На четвертый день после Рождества он отправился к священнику и вернулся через несколько часов, сердитый и раздраженный. Еще через день Мод спустилась вниз после обеда и увидела, что Клем и два десятка деревенских обдирают со стен дома плющ. Отец приказал убрать все до веточки и выкорчевать все кусты на расстоянии двадцати футов от дома. Он велел им сделать все за день и хорошо за это заплатил.
Мод не могла его спросить, зачем он все это делает, потому что он уехал в Вэйкенхерст, а когда вернулся, то пошел прямо в кабинет. С того дня всю еду ему подавали туда.
Ночью после того, как стены очистили, Мод чувствовала, что старый дом дрожит, лишившись своей шубы из зарослей плюща. И сама она чувствовала себя неуютно и беззащитно. На следующее утро вместо мягкого зеленого света, который она так любила, Мод проснулась от непривычного ровного резкого света. Она вспомнила, сколько разных живых тварей жило в этом плюще. В детстве Мод казалось, что даже отец не сумеет от них избавиться. Она ошибалась.
Коул не знал, в чем причина распоряжений отца, но рассказал Мод, что за несколько дней до этого хозяин задавал ему много странных вопросов про растения. А еще одно растение на клумбе у французских окон в библиотеке он велел не трогать. Название растения ничего для Мод не значило — оно называлось соломонова печать.
За два дня до Нового года Дейзи пожаловалась, что по всему дому рассыпана соль.
— Соль? — удивилась Мод. — Как это?
Старая служанка поджала губы:
— А вот так, мисс Мод. Кучки соли повсюду. В дверях, в каминах, на подоконниках. И хозяин не разрешает их подмести. А в утренней столовой у окон масло. Да, мисс, растительное масло. Я этот запах где хочешь узнаю.
В этот же день Мод сидела за столом и печатала, как вдруг услышала звон бьющегося стекла. Она выглянула в коридор и встретилась взглядом с не менее удивленной кухаркой на другом конце коридора. И обе они одновременно заметили, что с бокового столика исчез стеклянный купол, под которым хранились старые друзья Мод — чучела летучих мышей.
Двери кабинета открылись, и появился отец. Он раздраженно глянул на Мод и поинтересовался:
— В чем дело?
— Я… я слышала шум, — растерянно ответила она.
— Возвращайся к работе, — сказал он. Кабинет у него за спиной был полон дыма, и Мод почувствовала едкий запах, как от паленого меха.
На следующее утро Мод услышала, как Дейзи рассказывает кухарке, что отец действительно разбил стеклянный купол и сжег чучела летучих мышей.
— Ужас во что он превратил каминную решетку, — пробурчала Дейзи. — Я целый час все отчищала. Это неправильно!

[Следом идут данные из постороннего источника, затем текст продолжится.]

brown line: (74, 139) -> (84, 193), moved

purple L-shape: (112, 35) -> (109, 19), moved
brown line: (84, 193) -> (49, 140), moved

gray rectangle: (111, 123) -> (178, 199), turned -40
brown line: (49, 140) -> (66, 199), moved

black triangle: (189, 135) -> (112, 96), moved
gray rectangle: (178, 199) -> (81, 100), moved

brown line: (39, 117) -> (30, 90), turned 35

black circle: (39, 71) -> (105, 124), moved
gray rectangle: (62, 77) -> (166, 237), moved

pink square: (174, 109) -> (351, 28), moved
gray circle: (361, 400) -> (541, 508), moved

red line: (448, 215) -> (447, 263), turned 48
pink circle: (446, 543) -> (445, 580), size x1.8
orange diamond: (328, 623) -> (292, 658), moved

— Это с ним что-то неправильно, — отозвалась кухарка вполголоса.
Дейзи еле сдержала смех.
Мод тихо вернулась в библиотеку и села за стол. Сначала плющ, теперь летучие мыши. За пару дней он избавился от обоих хранителей ее детства.

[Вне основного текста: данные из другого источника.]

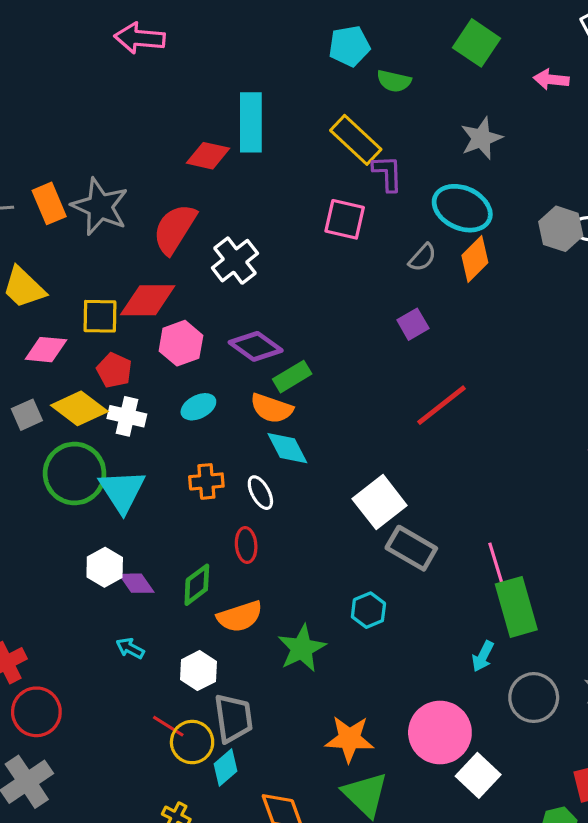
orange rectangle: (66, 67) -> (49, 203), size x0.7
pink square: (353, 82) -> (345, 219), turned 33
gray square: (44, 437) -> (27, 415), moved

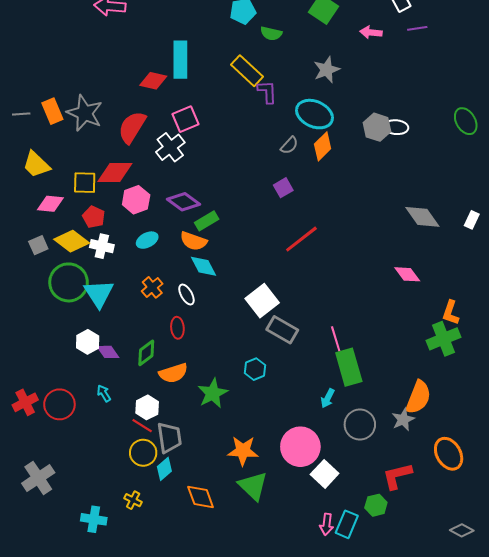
pink square: (345, 219) -> (185, 119), moved, turned -36
orange cross: (206, 481) -> (152, 287), turned -35
cyan arrow: (130, 648) -> (104, 393), turned 30
red circle: (36, 712) -> (59, 404), moved
red line: (168, 726) -> (142, 426), moved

Это с ним что-то неправильно, сказала кухарка.
Мод вдруг застыла на месте. Слова кухарки навели ее на мысль. Впервые с тех пор, как отец решил осушить болото, у нее появилась идея, как можно его остановить.
Ей понадобится помощь какого-то официального лица. Либо доктора Грейсона, либо мистера Бродстэрза.
Со священником будет сложно — после столкновения Мод с мисс Бродстэрз в ризнице отношения между двумя семьями охладели. Мод решила попробовать действовать через доктора и начать дело издалека. В случае если он не захочет помочь, она поступится своим самолюбием и обратится к священнику.
В конечном счете отец ей невольно помог, заявив, что ему нужны кое-какие книги в Или, он уедет на две ночи и вернется первого января. Утро было морозное и ясное, отец настоял на том, чтобы ехать в охотничьем экипаже и править самому, а не брать крытую карету. Уехал он после завтрака, укутанный в каракулевую шубу и дорожный плащ.
Как только отец уехал, весь дом вздохнул свободнее. Слуги радовались, потому что без него могли как следует отпраздновать Новый год. Мод тоже испытала облегчение — теперь она сможет спокойно вызвать доктора Грейсона и привести в действие свой план.
А еще она проверила дневник отца. К своему изумлению, она обнаружила, что больше он ничего не писал. С 23 декабря, когда он упомянул свою «ужасную мысль», он не написал ни слова. Последняя строчка была та самая, которую она прочла неделю назад: «Господи, надеюсь, я ошибаюсь». Единственное, что изменилось, — это две черные горизонтальные черты, которые отец провел пониже этой строчки.